Other changes to community publications are less visible, and are a source of differing opinions. In some situations, community publications that are struggling to stay afloat are purchased by news corporations, resulting in chains of newspapers serving a number of communities.
To Brezina, this is pushing the limits of what it means to be a community publication. “I think once the chains moved in and the local ownership and the local direction dropped away, the quality of the reporting dropped and it sort of tumbled after that,” he says.
In Murphy’s opinion, corporately owned news sources are still very much community publications and present all sorts of cost-saving benefits, including specialized facilities.

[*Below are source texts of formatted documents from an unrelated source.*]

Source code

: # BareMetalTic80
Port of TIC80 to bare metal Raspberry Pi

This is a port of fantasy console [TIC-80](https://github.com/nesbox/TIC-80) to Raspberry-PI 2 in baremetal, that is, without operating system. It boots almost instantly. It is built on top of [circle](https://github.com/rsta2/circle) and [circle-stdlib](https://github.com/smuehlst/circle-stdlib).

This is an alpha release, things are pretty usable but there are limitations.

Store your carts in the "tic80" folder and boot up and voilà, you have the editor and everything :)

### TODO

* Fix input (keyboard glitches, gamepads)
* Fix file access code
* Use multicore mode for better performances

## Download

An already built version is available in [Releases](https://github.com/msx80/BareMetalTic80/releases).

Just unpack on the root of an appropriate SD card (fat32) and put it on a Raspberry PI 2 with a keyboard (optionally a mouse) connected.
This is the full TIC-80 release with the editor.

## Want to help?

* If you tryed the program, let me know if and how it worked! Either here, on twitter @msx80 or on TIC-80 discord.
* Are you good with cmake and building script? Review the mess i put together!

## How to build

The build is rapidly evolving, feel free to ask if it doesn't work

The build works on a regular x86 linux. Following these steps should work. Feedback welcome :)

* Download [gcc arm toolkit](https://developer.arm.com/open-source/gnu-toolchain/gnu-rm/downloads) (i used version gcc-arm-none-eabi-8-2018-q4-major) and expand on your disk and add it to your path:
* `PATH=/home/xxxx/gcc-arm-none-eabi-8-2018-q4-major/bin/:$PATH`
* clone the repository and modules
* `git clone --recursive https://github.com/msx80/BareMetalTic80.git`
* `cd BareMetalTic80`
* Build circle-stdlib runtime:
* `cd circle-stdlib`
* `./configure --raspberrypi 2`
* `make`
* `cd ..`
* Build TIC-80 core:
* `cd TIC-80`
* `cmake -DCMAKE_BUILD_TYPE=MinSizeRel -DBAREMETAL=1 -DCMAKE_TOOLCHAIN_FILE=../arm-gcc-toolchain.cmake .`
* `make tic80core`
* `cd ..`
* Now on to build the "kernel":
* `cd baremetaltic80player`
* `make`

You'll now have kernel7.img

“When we closed the press in Peterborough in 2007 it took up to four hours to run the newspaper,” he says. “Now at Islington and the 401 at our Sun Media state-of-the-art printing facility we can print it in half an hour with colour on every page.”
In the tumultuous industry that is modern-era journalism, some find it surprising that such publications have survived at all, but neither Brezina nor Murphy. “I think that community publications will survive because […] they serve a distinct and local market where people still like to see their neighbours and friends in the paper and pictures of their kids winning the hockey tournament,” says Brezina.
Murphy feels the same way. “I really do believe that there will always be a desire for trusted local content. And that’s what we do. We’re in the content business as an organization,” he says.
Even with the changes in the journalism industry, he anticipates the continuation of community publications. “The platform is irrelevant,” he says. “As long as we can produce and distribute that content, we’ll have an audience. And as long as we have an audience we have the ability to sell advertising and access to that audience. The medium evolves and will continue to evolve.”
A publication that reports community news is akin to a mirror and because of this much of a community publication’s success is dependent on the community itself. As such, a vibrant and involved community will often be home to a successful community publication.
After purchasing a number of American community newspapers in 2012, Warren Buffet wrote in a letter to his new publishers and editors that “no one has ever stopped reading when halfway through a story that was about them or their neighbours.”
While perhaps not absolute fact, the sentiment certainly rings true.